Even with the words exactly as I’ve just said them, the tape doesn’t necessarily mean anything. You know that. We’ve talked about that.”

  “Do they know for sure Jack was in the cockpit at the time?” “They can hear the latch of the cockpit door opening and closing. After which Sullivan addresses him specifically.”

  “What I don’t understand,” she said, “is how Jack could possibly have something that dangerous in his flight bag.”

  “Actually,” Robert said, “that’s the easy part.” He turned to look out at the snow. “It’s harmless. Absolutely harmless. Everyone does it.”

  “Does what?”

  “A lot of international pilots do it, almost every flight attendant I’ve ever known,” Robert said. “Usually, it’s jewelry. Gold and silver, sometimes gems.”

  She wasn’t sure she understood. She thought of the jewelry she had received from Jack over the years: a thin gold bracelet on an anniversary, a gold S-chain for a birthday, diamond-studded earrings once for Christmas.

  “A hundred times in and out of an airport, you get to know the security people pretty well,” Robert said. “They chat about their families and they wave you through. It’s a courtesy. When I was flying, I probably had to show my passport one time in fifty. And customs almost never looked in my flight bag.”

  Kathryn shook her head. “I had no idea,” she said. “Jack never said.”

  “Some of the pilots, they keep it to themselves. I guess if what you’re bringing in is a present, it spoils the gift if the wife knows you smuggled it past customs. I don’t know.”
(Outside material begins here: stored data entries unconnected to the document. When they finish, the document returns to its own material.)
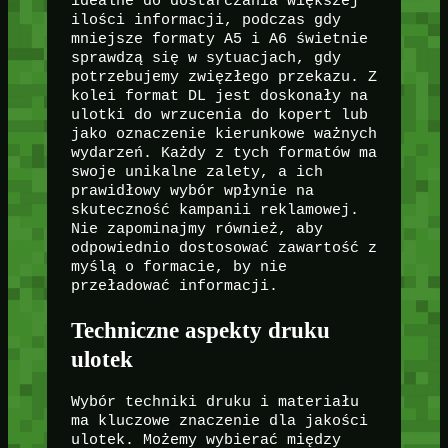
idealne do dostarczania większej
ilości informacji, podczas gdy
mniejsze formaty A5 i A6 świetnie
sprawdzą się w sytuacjach, gdy
potrzebujemy zwięzłego przekazu. Z
kolei format DL jest doskonały na
ulotki do wrzucenia do kopert lub
jako oznaczenie kierunkowe ważnych
wydarzeń. Każdy z tych formatów ma
swoje unikalne zalety, a ich
prawidłowy wybór wpłynie na
skuteczność kampanii reklamowej.
Nie zapominajmy również, aby
odpowiednio dostosować zawartość z
myślą o formacie, by nie
przeładować informacji.
Techniczne aspekty druku
ulotek
Wybór techniki druku i materiału
ma kluczowe znaczenie dla jakości
ulotek. Możemy wybierać między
  “Did you do it?” she asked.

  “Always at Christmas,” he said. “That would be the question when you met in the lobby to take the van to the airport: What’d you get the wife?”

  She put her hands into the pockets of her jeans; she stood with her shoulders hunched.

  “Why doesn’t Jack say anything on the tape?” Kathryn asked. “If he didn’t know it was a bomb, he’d have been just as surprised as Trevor Sullivan. He’d have said something. He’d have said, What are you talking about? He’d have exclaimed or shouted.”